Material provided START
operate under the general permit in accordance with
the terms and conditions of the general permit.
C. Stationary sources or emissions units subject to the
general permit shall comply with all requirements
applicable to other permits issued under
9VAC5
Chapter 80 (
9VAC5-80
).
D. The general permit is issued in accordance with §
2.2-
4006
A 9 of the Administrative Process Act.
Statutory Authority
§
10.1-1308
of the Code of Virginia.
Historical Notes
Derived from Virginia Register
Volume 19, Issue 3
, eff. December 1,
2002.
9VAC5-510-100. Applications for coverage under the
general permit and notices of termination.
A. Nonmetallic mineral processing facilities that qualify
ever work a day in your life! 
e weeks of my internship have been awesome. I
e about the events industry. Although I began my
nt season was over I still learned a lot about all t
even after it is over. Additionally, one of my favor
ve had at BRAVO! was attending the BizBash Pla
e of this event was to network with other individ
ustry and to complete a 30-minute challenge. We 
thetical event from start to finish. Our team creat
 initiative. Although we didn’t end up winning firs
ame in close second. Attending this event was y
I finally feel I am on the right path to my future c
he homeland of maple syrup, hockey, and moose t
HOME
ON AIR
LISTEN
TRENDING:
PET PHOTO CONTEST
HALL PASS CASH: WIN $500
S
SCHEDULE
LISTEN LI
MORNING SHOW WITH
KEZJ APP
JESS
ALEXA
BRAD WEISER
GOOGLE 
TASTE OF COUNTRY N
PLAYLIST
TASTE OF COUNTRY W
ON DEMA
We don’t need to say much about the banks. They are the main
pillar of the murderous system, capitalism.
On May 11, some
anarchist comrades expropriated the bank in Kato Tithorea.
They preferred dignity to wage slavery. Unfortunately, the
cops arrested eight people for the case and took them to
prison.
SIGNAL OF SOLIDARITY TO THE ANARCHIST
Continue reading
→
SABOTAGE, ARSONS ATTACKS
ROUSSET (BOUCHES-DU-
Material provided END
Problem: Tally the lines of the material that hold the word "under", and state only that tally.

Task output: 3